Daí que, tendo em conta o disposto na al. b) do nº 1 da Lei nº 114/2009 de 22/09, não tenham ainda decorrido 5 anos sobre a extinção da referida pena, motivo por que a mesma não tenha sido cancelada no seu registo criminal, pelo que improcede a conclusão VIII das alegações do recorrente, não ocorrendo qualquer violação do art. 15º da Lei de Identificação Criminal e/ou da Lei de Protecção de Dados nem do art. 35º da CRP.

Na verdade, conforme se sustenta no Ac. do STA de 24/11/04, Rec. 045/04 «(…) constando do certificado de registo criminal que instruiu o pedido formulado, uma condenação do recorrente, pelo crime de sequestro, aplicada por decisão judicial de 16-01-97, à data da prolação do acto contenciosamente impugnado (6-10-2000) ainda não tinha tal decisão sido cancelada do registo criminal uma vez que ainda não tinham decorrido cinco anos sobre a extinção da pena aplicada – cfr. artigo 15, n.º 1, al. a),
da Lei n.º 57/98, de 18-08 (…) a decisão da entidade recorrida, ao indeferir a pretensão também com base nessa condenação, não padece de erro nos pressupostos de facto.».

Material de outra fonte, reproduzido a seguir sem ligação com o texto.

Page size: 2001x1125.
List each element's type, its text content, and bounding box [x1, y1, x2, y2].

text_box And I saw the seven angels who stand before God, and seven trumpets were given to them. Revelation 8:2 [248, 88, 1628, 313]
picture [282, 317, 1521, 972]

Por outro lado, o nº 2 do art. 14º da Lei nº 5/2006, na redacção da Lei 17/2009 atrás transcrito, ao referir “entre outros significa que mesmo não tendo sido aplicada medida de segurança ou ter sido condenado pela prática de crime doloso, cometido com uso de violência, em pena superior a 1 ano de prisão – caso que, a verificar - se, a decisão de não renovação da licença é vinculativa – poderão outros motivos ou antecedentes levar à consideração da falta de idoneidade e ser recusada a renovação da licença.

E foi na consideração conjunta dos elementos policiais e dos constantes no registo criminal do ora recorrente que a Entidade recorrida proferiu a decisão impugnada, donde resulta, como refere a sentença recorrida, que “(…) o Autor tem dificuldade em pautar - se pelas regras que regem a sociedade em que se insere”.

Pelo que, em nosso entender, não se mostram violadas as disposições constitucionais ou outras legais, imputadas à sentença recorrida.

VI – Assim, em face do exposto e em conclusão, emito parecer no sentido de ser negado provimento ao recurso, mantendo – se a sentença recorrida.